We celebrated another family birthday today. One of our teens has ticked their odometer another number forward. As I am approaching 50 years of age, I can't say that time is being kind to me. While trying to find images for this blog post, I stumbled upon an image of my father and grandmother. They have both departed from the living. Grandma lived into her 70s. Dad barely entered his 60s.
Grandma had bad knees. She could predict bad weather by the pain they caused her. At some point, she gave up her forecasting job, getting her knees replaced. She told me about her painful recovery. She called her physical therapist all kinds of names during her sessions. But, eventually she was up an about. She probably would have lived longer had she quit smoking and took better care of herself. But, considering that she lived into her 70s, I don't think she was cheated.
My other grandmother also lived into her 70s. Her major ailment was diabetes, along with complications that come with that. She had a hard life in the emotional sense, starting from her youth. She grew up in different times that were not as relatively kind to women as they are today. I think, ultimately, she is at rest.
My Dad, on the other hand, mostly was a victim of hard living. In addition to smoking, he consumed other substances to excess. He became disabled in his 50s from heart disease. And, he had to stay in a nursing home in his final years as he was unable to care for himself. I feel that he was cheated of a full life.
With three children of my own growing out of their nonage, I am starting to see my own dotage in the distant horizon. I am certainly starting to feel the miles traveled. I am starting to feel the compounding damage of a motorcycle accident I had as a teen. My medical checkups have been telling me that I need to change how I live to avoid certain trouble down the road. I have developed a hernia. And, I have become sensitized to heat.
The last thing I would want is to exercise and lift weights.
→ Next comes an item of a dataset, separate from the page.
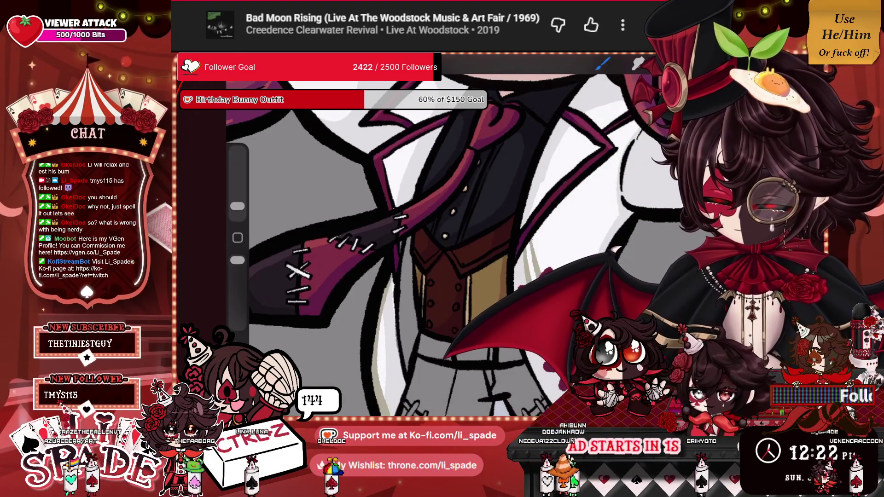
scroll(506, 240, down, 5)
But, I don't think I have a choice. I know for a fact that things aren't going to get better on their own. Continued neglect will only compound my afflictions.
I suffer the tendency towards thinking. I am reminded of a quote from Bruce Lee.
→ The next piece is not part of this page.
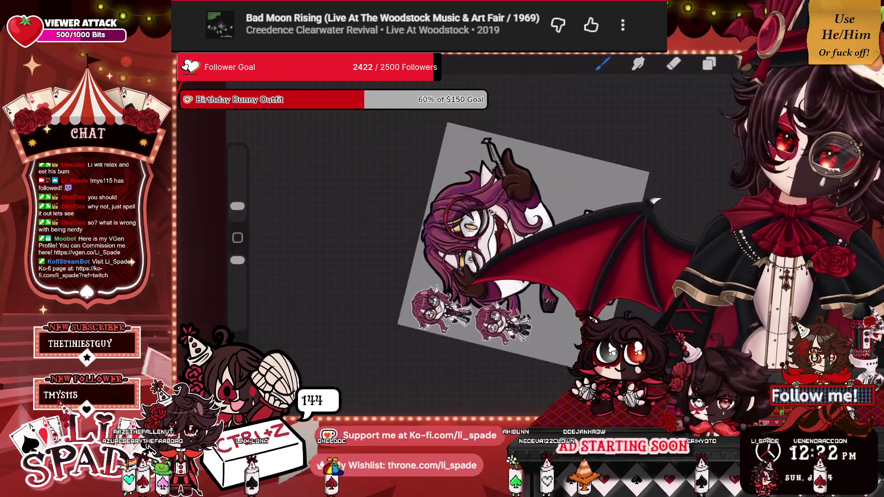
scroll(520, 240, down, 3)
If you spend too much time thinking about a thing, you'll never get it done.
There is still so much that needs doing in my life. I know what needs to be done.
Some years back, I had one of those Scarlet O'Hara moments. You may remember the scene.
As God is my witness, as God is my witness they're are not going to lick me. I'm going to live through this and when its all over, I'll never be hungry again. No, nor any of my folk. If I have to lie, steal, cheat, or kill, as God is my witness I'll never be hungry again.
I was in a bad place financially and emotionally. But, it finally became too much. A switch flipped somewhere inside my soul that gave me agency over my life. Since then, things improved and kept improving. My only regret is that I wasted so many years getting to the point where I decided to do something to improve our lives.
With respect to my health, I can't wait to get to that moment. If I do get to where my maladies are consuming me, there may be no coming back. I have enough health now. I am able to make things better before they get bad. I have been reluctant to endure the pains and discomforts inherent with exercise. But, something that is becoming apparent is the relative nature of pain. For years, my hip has caused discomfort to the point where I could not run for too long. These days, my knee and ankle are demonstrating that my prior discomfort has been minor compared to what they can cause. I don't even think about my hip anymore. I guess that's the "Check Engine" light. Things can definitely get worse to where I could not exercise, even if I wanted.
There is a time for everything,
and a season for every activity under heaven:
a time to be born and a time to die,
a time to plant and a time to uproot,
a time to kill and a time to heal,
a time to tear down and a time to build,
a time to weep and a time to laugh,
a time to mourn and a time to dance,
a time to scatter stones and a time to gather them,
a time to embrace and a time to refrain,
a time to search and a time to give up,
a time to keep and a time to throw away,
a time to tear and a time to mend,
a time to be silent and a time to speak,
a time to love and a time to hate,
a time for war and a time for peace.- Ecclesiastes 3:1-8
And, with time, there comes an understanding of things that had little value in our nonage. We learn to better appreciate that which comes from effort, for everything starts to become an effort. We start to appreciate health as it is not easy to keep. We appreciate family as it is not always easy to maintain relationships. We appreciate God as we have wandered for years without Him.
Time is different. It used to slip by. I am starting to feel it. There is a constant current that pulls us towards that horizon. There is no going back to redo. There is no going back to revisit. It is constantly carrying us to new terrain, new obstacles, and new blessings. We dare not look back lest we drown in recollection. And looking forward only shows us that looming horizon.
I can only take care of what is before me while the current of time brings me to it, then on to the next. Experience make it simpler to overcome challenges. But, time is making it more difficult to continue using my worn out tools. It is a bitter irony that as our skill improves, our ability to use it diminishes. Time weathers us as much as it does mountains. It etches us and grinds us down into the sands of the hourglass. Eventually, the current of time will take us out to the sea of eternity. I can say that I'm learning to appreciate obstacles and bends that hamper the journey.